From this point, I want to begin the programmer's training as a full-fledged navigator in an n-dimensional data space.
—Charles W. Bachman, The programmer as navigator
HTSQL is a high-level query language with a SQL backend. In this document, we bring out motivation and design principles behind syntax and semantics of HTSQL.
HTSQL originated in 2005 with a vision -- data analysts should have meaningful access to the information in their relational database. The technical barrier of providing direct database access via a HTTP gateway turned out to be not so interesting. The challenge lies primarily in the design of a URI based query language that balances ease of use with significant query power.
The motivating design principle for HTSQL is to separate row definition from both column selection and set filtering. When describing a business inquiry, a data analyst engages in three distinct cognitive activities. The first is row definition: specifying what each row in the returned result set represents. The second is column selection: choosing which data elements should be included. The third is set filtering: providing criteria for which rows should be included.
Previous approaches confound these three separable cognitive activities, much to the detriment of learn-ability, accuracy, and communication time. In SQL, it would appear that the SELECT clause corresponds to column selection, the WHERE clause corresponds to filtering, and the FROM clause corresponds to row definition. However, for anything other than trivial queries, this isn't true.

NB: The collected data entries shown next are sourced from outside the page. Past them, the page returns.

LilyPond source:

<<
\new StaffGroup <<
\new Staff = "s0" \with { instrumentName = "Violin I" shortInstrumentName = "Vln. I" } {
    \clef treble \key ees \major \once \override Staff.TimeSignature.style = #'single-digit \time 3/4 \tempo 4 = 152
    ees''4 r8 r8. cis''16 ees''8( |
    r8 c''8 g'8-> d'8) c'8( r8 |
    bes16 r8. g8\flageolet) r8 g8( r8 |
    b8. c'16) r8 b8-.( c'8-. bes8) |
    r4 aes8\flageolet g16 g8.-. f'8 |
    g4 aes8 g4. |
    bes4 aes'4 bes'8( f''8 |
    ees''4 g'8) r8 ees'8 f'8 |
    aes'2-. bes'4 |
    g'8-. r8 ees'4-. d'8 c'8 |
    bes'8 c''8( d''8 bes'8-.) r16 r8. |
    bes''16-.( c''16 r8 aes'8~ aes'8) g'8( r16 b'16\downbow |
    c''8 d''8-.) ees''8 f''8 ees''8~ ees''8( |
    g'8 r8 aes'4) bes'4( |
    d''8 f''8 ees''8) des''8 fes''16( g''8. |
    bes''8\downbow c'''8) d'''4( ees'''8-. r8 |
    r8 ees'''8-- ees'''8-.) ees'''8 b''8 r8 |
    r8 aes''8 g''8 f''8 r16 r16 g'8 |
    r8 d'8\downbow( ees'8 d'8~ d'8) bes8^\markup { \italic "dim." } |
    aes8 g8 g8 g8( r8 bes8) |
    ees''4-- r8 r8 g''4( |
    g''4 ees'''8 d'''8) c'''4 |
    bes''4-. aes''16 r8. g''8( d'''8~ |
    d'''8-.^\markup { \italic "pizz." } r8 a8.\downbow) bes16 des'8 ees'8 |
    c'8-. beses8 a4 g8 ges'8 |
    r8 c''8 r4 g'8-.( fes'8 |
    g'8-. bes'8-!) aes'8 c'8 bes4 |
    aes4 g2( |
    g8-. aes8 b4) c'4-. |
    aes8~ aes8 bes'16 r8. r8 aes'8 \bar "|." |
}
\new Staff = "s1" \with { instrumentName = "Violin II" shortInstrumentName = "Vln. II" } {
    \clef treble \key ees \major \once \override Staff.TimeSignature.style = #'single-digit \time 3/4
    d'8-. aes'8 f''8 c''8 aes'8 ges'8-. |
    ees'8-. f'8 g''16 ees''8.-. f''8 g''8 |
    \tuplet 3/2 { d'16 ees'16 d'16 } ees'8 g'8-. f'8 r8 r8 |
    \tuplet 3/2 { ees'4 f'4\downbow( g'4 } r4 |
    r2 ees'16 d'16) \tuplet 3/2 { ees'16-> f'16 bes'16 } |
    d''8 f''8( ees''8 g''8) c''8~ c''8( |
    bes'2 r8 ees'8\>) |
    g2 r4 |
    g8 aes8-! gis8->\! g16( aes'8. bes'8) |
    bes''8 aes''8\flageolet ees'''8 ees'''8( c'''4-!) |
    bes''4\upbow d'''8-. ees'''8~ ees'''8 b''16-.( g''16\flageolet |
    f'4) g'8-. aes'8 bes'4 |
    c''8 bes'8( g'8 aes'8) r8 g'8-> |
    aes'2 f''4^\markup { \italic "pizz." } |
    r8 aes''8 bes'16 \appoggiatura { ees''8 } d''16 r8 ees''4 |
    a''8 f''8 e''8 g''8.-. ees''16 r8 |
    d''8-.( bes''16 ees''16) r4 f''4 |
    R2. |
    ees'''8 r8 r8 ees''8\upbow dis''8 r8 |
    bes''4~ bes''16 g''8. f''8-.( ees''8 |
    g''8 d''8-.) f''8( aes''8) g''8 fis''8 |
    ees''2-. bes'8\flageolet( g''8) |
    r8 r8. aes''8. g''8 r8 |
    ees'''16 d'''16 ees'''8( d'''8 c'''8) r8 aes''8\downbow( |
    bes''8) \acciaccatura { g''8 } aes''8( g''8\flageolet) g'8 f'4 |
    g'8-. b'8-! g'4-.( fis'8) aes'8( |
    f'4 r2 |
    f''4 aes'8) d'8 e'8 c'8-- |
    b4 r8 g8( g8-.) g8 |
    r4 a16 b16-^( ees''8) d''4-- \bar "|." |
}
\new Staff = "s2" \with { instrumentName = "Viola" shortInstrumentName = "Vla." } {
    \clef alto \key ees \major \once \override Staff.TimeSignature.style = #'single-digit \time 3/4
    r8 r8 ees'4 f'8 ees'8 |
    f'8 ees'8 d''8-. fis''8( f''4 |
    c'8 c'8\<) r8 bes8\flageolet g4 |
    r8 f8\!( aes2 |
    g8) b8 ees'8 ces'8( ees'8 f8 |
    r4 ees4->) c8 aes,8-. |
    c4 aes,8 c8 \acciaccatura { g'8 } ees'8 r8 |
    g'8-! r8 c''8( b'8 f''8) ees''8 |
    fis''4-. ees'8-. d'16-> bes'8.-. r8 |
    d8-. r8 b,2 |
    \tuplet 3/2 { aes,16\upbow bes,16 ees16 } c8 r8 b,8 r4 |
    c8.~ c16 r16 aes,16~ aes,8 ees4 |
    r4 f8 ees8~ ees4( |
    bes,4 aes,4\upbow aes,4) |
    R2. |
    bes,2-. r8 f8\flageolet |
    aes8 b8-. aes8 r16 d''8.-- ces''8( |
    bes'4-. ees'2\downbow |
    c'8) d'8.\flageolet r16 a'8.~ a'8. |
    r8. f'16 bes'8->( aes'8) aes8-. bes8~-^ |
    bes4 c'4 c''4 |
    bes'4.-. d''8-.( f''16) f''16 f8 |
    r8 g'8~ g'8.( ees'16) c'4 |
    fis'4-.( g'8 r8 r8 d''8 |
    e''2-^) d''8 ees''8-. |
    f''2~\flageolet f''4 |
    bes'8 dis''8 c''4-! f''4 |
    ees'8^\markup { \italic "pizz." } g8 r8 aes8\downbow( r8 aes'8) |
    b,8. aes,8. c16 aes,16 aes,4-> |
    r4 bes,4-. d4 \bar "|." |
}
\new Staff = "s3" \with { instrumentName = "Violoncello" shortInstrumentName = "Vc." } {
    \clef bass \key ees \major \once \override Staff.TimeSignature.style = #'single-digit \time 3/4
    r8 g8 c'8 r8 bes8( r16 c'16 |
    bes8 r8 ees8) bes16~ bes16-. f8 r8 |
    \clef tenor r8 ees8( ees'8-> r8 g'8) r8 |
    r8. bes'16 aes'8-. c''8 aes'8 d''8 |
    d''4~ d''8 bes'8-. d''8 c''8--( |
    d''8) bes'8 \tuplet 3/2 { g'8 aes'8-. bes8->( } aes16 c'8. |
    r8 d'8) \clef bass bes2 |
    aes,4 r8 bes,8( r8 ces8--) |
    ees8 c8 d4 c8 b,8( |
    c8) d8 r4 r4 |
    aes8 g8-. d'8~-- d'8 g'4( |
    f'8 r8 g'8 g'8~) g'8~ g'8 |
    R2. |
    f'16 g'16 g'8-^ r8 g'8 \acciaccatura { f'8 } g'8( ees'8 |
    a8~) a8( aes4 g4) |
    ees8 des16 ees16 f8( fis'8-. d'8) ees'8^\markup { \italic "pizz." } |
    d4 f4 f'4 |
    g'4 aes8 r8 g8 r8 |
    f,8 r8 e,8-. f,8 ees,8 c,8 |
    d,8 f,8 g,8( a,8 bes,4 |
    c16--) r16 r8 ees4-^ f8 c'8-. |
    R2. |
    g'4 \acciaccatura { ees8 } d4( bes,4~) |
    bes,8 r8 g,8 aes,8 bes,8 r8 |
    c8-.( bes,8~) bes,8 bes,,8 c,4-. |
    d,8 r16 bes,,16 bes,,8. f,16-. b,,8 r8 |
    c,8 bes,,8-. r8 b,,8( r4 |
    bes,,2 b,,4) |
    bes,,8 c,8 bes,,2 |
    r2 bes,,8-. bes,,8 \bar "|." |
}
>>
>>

For example, the HTSQL query below defines rows as departments; and for each department, selects its name and the corresponding school's name:
In the classic textbook SQL equivalent would be:
SELECT s.name, d.name FROM ad.department AS d LEFT JOIN ad.school AS s ON (d.school = s.code)
In this example, the FROM clause no longer expresses set row definition -- it is conflated with the JOIN to the school table, for column selection.